En el mismo estilo de Sevillanas (1992) y Flamenco (1995), sus hijos le producimos cinco películas, o bien yo, con mi socio de entonces José Velasco, o mi hermano Carlos, que había ido pasando de utillero a ayudante de dirección durante muchos años, y de ahí a line producer, y luego a productor y montador del gran homenaje de mi padre a su tierra: Jota (2016). Yo soy, en cambio, quien le lleva a otros países, y le produzco Fados (2007), sobre la música portuguesa, y Zonda (2015), sobre el folclore argentino, aunque lo primero que hago con él sea más nacional y nace de rodar un ballet que ya está en marcha: Salomé (2002), con la gran Aída Gómez.
Esa época de la relación entre mi padre y Eulalia es la que menos conozco. Mi vida profesional y personal me hace concentrarme en lo mío, así que ignoro hasta qué punto Eulalia colabora en estas películas, pues en las musicales que le produje la relación fue muy directa con él. Pero tengo la sensación de que esa búsqueda de lo preciso, el minimalismo con que afrontaba sus proyectos, debe de beber mucho de conversaciones sobre fotografía y música con Eulalia, que también es fotógrafa y directora. Sí me consta, en cambio, su contribución -y lo que ha participado bien como actriz, bien en los desarrollos- en el teatro, pues tuve el privilegio, gracias a Natalio Grueso, de producir a mi padre su adaptación de El gran teatro del mundo, de Calderón de la Barca.
Eulalia fue, no solo actriz, sino consejera, aportando su vasto y muy valioso conocimiento del mundo de la escena. Fueron 30 años intensos los que vivieron juntos: gracias a ella se ha comenzado a sistematizar la obra de mi padre, por ejemplo, apoyando la realización de hermosísimas exposiciones como la muy reciente en el Centro Fernán Gómez de Madrid, Carlos Saura y la danza. Y no debía de ser fácil convivir con él, cada vez más recluido cuando podía en su casa, y más obsesionado con los mismos temas a los que les iba sacando continua punta.
Lali había dado a luz muy pronto a la que, por seguir con el mal juego de palabras, ha sido la luz de mi padre en estos últimos años, mi hermana Anna.

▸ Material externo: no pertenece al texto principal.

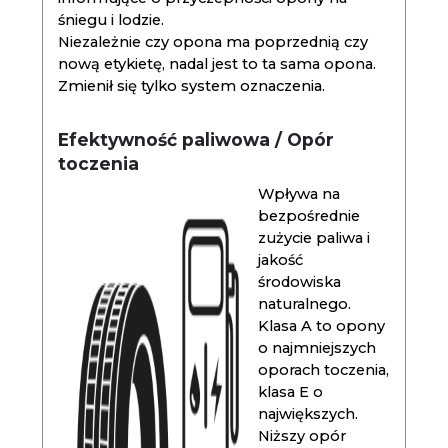
śniegu i lodzie.
Niezależnie czy opona ma poprzednią czy
nową etykietę, nadal jest to ta sama opona.
Zmienił się tylko system oznaczenia.
Efektywność paliwowa / Opór
toczenia
Wpływa na
bezpośrednie
zużycie paliwa i
jakość
środowiska
naturalnego.
Klasa A to opony
o najmniejszych
oporach toczenia,
klasa E o
największych.
Niższy opór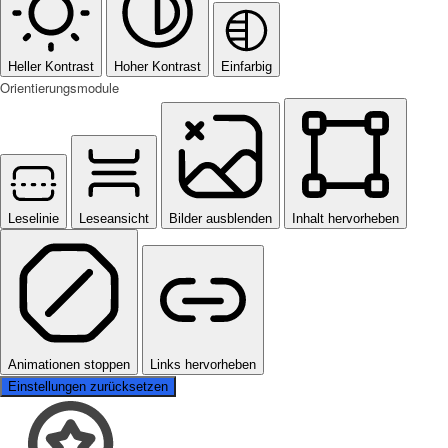
Heller Kontrast
Hoher Kontrast
Einfarbig
Orientierungsmodule
Leselinie
Leseansicht
Bilder ausblenden
Inhalt hervorheben
Animationen stoppen
Links hervorheben
Einstellungen zurücksetzen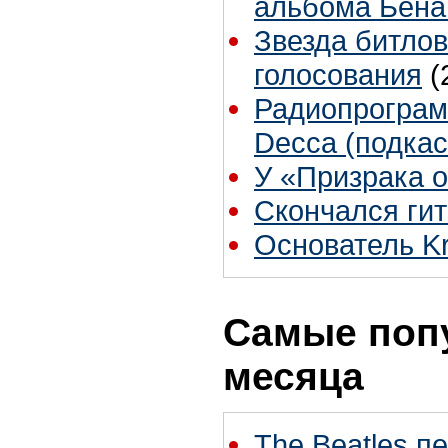
альбома Бена
Звезда битлов
голосования
(
Радиопрограмм
Decca (подкас
У «Призрака 
Скончался гит
Основатель Kr
Самые поп
месяца
The Beatles п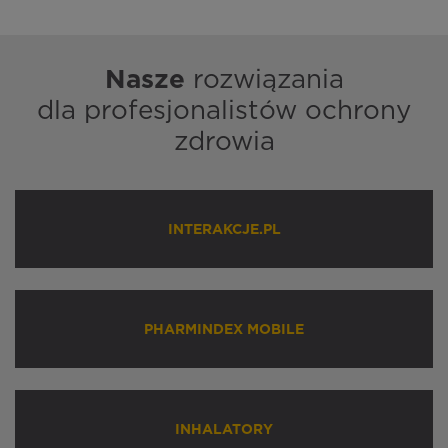
Nasze
rozwiązania
dla profesjonalistów ochrony
zdrowia
INTERAKCJE.PL
PHARMINDEX MOBILE
INHALATORY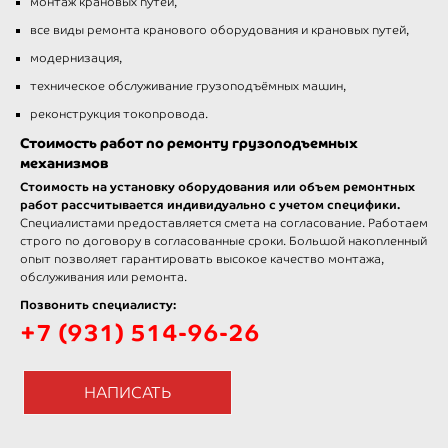
монтаж крановых путей,
все виды ремонта кранового оборудования и крановых путей,
модернизация,
техническое обслуживание грузоподъёмных машин,
реконструкция токопровода.
Стоимость работ по ремонту грузоподъемных
механизмов
Стоимость на установку оборудования или объем ремонтных
работ
рассчитывается индивидуально с учетом специфики.
Специалистами предоставляется смета на согласование. Работаем
строго по договору в согласованные сроки. Большой накопленный
опыт позволяет гарантировать высокое качество монтажа,
обслуживания или ремонта.
Позвонить специалисту:
+7 (931) 514-96-26
НАПИСАТЬ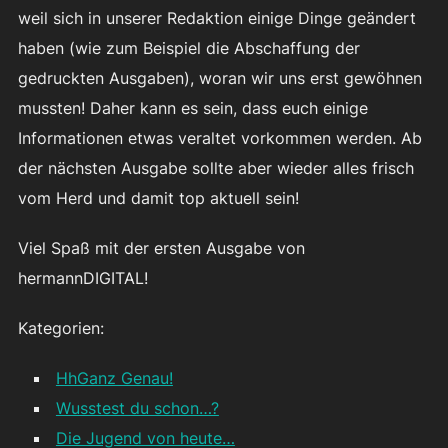
weil sich in unserer Redaktion einige Dinge geändert
haben (wie zum Beispiel die Abschaffung der
gedruckten Ausgaben), woran wir uns erst gewöhnen
mussten! Daher kann es sein, dass euch einige
Informationen etwas veraltet vorkommen werden. Ab
der nächsten Ausgabe sollte aber wieder alles frisch
vom Herd und damit top aktuell sein!
Viel Spaß mit der ersten Ausgabe von
hermannDIGITAL!
Kategorien:
HhGanz Genau!
Wusstest du schon…?
Die Jugend von heute…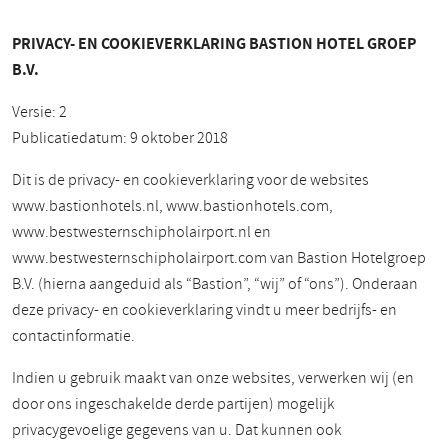
PRIVACY- EN COOKIEVERKLARING BASTION HOTEL GROEP
B.V.
Versie: 2
Publicatiedatum: 9 oktober 2018
Dit is de privacy- en cookieverklaring voor de websites
www.bastionhotels.nl, www.bastionhotels.com,
www.bestwesternschipholairport.nl en
www.bestwesternschipholairport.com van Bastion Hotelgroep
B.V. (hierna aangeduid als “Bastion”, “wij” of “ons”). Onderaan
deze privacy- en cookieverklaring vindt u meer bedrijfs- en
contactinformatie.
Indien u gebruik maakt van onze websites, verwerken wij (en
door ons ingeschakelde derde partijen) mogelijk
privacygevoelige gegevens van u. Dat kunnen ook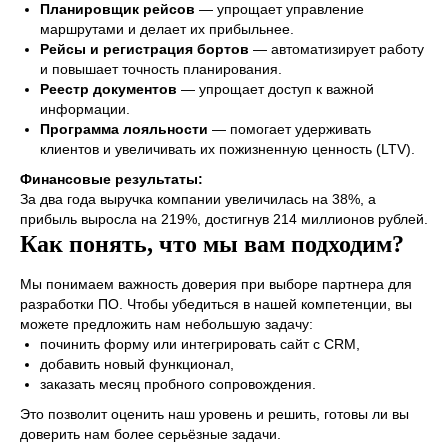
Планировщик рейсов
— упрощает управление
маршрутами и делает их прибыльнее.
Рейсы и регистрация бортов
— автоматизирует работу
и повышает точность планирования.
Реестр документов
— упрощает доступ к важной
информации.
Программа лояльности
— помогает удерживать
клиентов и увеличивать их пожизненную ценность (LTV).
Финансовые результаты:
За два года выручка компании увеличилась на 38%, а
прибыль выросла на 219%, достигнув 214 миллионов рублей.
Как понять, что мы вам подходим?
Мы понимаем важность доверия при выборе партнера для
разработки ПО. Чтобы убедиться в нашей компетенции, вы
можете предложить нам небольшую задачу:
починить форму или интегрировать сайт с CRM,
добавить новый функционал,
заказать месяц пробного сопровождения.
Это позволит оценить наш уровень и решить, готовы ли вы
доверить нам более серьёзные задачи.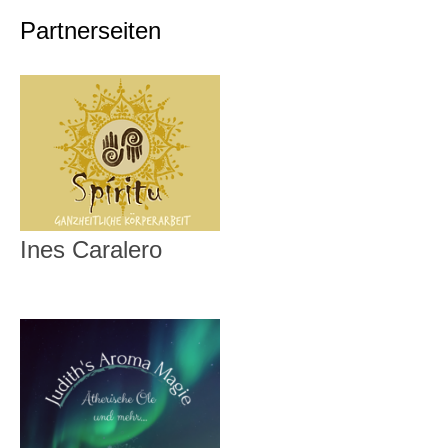
Partnerseiten
Ines Caralero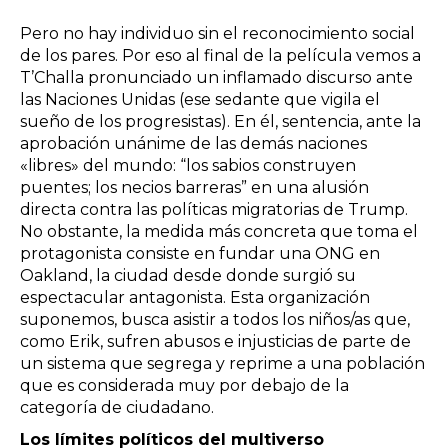
Pero no hay individuo sin el reconocimiento social
de los pares. Por eso al final de la película vemos a
T’Challa pronunciado un inflamado discurso ante
las Naciones Unidas (ese sedante que vigila el
sueño de los progresistas). En él, sentencia, ante la
aprobación unánime de las demás naciones
«libres» del mundo: “los sabios construyen
puentes; los necios barreras” en una alusión
directa contra las políticas migratorias de Trump.
No obstante, la medida más concreta que toma el
protagonista consiste en fundar una ONG en
Oakland, la ciudad desde donde surgió su
espectacular antagonista. Esta organización
suponemos, busca asistir a todos los niños/as que,
como Erik, sufren abusos e injusticias de parte de
un sistema que segrega y reprime a una población
que es considerada muy por debajo de la
categoría de ciudadano.
Los límites políticos del multiverso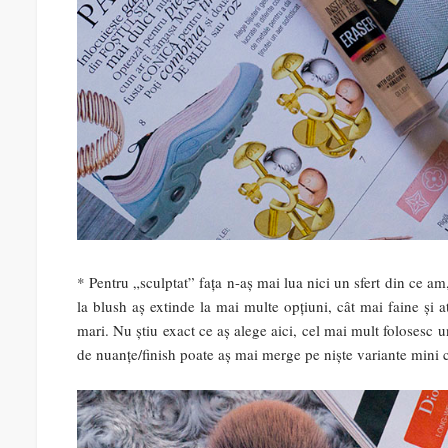
* Pentru „sculptat” fața n-aș mai lua nici un sfert din ce a
la blush aș extinde la mai multe opțiuni, cât mai faine și a
mari. Nu știu exact ce aș alege aici, cel mai mult folosesc 
de nuanțe/finish poate aș mai merge pe niște variante mini 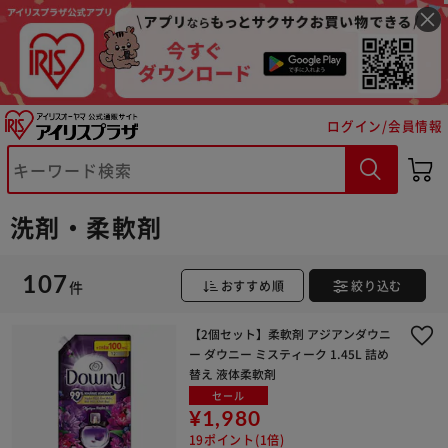
ログイン/会員情報
洗剤・柔軟剤
107
件
おすすめ順
絞り込む
【2個セット】柔軟剤 アジアンダウニ
ー ダウニー ミスティーク 1.45L 詰め
替え 液体柔軟剤
セール
¥1,980
19ポイント(1倍)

Anna Saura, presente y futuro
Lo de Anna es un milagro. Desde niña viajando con mi padre, aun así saca notazas en el colegio y en la universidad. Desde muy joven se interesa por la fotografía, es madre de dos hijos, le produce a mi padre sus cortos más hermosos -Rosa Rosae (2021), Goya 3 de mayo (2021)...-, y ha sido su agente durante los últimos diez años. Implacable: ¡me tocó negociar con ella algún contrato con mi padre, y llegué a añorar mis negociaciones con mi querido y durísimo Jesús Ciordia, su anterior agente! El problema con Anna es que no es posible no quererla: es inteligente, culta, trabajadora y bellísima. Para mí, superwoman. Será una de las grandes figuras del cine español de los próximos años.
Antonio Saura Medrano (Madrid, 1960) es director de la agencia de ventas internacionales Latido Films. Como productor, ha producido una veintena de películas de ficción y no ficción. Su último filme, el documental Goya, el ojo que escucha, de José Luis López-Linares, se proyectó en 2022 fuera de concurso en el Festival de Cannes (Cannes Classics).